The facts are simple enough. Divorced parents, Mom got sole custody and Dad visitation. Dad files petition to modify custody based on his remarriage and the child’s stated desire to live with Dad. Trial court finds that Dad has met the standard of Ex parte McLendon and orders equal time parenting instead. Mom appeals.
The appeals court referenced its own decision in C.E. v C.C.H., 923 So. 2d 934 (Ala. Civ. App. 2005), in which it had reversed the trial court’s decision to change custody. Both C.E. and this case turn largely but not exclusively on the stated preference of the child in favor of the change. The appeals court in this case said:
The child testified that he wanted to live with the father; however, that testimony alone was insufficient to overcome the presumption in favor of the mother. See Glover v. Singleton, 598 So. 2d 995, 996 (Ala. Civ. App. 1992) (holding that when the child simply expresses a preference for one parent in a modification proceeding requiring the application of Ex parte McLendon, such a preference, without more, is insufficient to justify a change in custody).
In his concurring opinion, Justice Pittman quoted the Alabama Supreme Court’s statement that a change of custody “may be made only where the evidence discloses an obvious and overwhelming necessity for change.” Ex parte Peppers, 703 So. 2d 299, 302 (Ala. 1997).
Justice Murdock has argued in his concurring opinion in Smith v. Smith, 865 So. 2d 1207 (Ala. Civ. App. 1997) and in his dissenting opinion in this case that the “obvious and overwhelming” standard predates Ex parte McLendon and that it raises the bar too high in custody change cases.

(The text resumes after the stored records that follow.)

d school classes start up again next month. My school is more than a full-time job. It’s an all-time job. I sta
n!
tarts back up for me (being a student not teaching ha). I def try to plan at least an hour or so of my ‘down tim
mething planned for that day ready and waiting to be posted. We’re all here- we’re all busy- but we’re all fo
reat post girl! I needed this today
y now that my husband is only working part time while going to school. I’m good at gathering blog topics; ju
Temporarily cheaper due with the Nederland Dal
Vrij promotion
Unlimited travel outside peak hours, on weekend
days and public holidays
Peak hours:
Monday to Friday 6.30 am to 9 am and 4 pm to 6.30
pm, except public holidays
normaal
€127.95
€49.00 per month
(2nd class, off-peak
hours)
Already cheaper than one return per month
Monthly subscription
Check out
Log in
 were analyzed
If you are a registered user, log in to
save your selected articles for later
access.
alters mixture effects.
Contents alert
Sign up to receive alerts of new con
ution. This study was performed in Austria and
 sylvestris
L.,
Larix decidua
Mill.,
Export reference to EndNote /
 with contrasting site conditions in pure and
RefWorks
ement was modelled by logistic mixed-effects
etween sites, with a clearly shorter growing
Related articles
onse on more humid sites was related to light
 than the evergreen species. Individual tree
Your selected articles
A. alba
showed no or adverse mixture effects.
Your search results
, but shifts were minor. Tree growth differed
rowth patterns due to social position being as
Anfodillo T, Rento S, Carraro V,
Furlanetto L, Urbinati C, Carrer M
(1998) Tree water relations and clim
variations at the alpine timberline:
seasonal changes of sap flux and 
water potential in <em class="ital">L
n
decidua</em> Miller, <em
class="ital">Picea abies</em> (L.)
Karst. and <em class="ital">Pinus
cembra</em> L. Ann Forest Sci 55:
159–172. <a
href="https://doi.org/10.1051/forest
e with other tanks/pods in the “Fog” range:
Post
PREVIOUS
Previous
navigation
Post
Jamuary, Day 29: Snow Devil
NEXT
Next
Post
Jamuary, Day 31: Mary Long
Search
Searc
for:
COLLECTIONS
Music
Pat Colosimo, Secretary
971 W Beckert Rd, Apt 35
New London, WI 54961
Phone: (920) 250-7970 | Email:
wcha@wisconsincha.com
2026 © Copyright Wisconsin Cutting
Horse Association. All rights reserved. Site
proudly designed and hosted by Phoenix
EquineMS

But the supreme court quoted it as recently as 1997 in Ex parte Peppers, and it appears to be the stated law in Alabama.
Lee’s Note: The lesson is clear to those who want to change custody: if all you can show is that the child wants a change, you’re not ready to file. Instead, you’ll need to go back to the list of Alabama custody factorsÂ and search for other justification. Even if the preference of the child is enough to convince the trial court, the trial court’s ruling is vulnerable to reversal.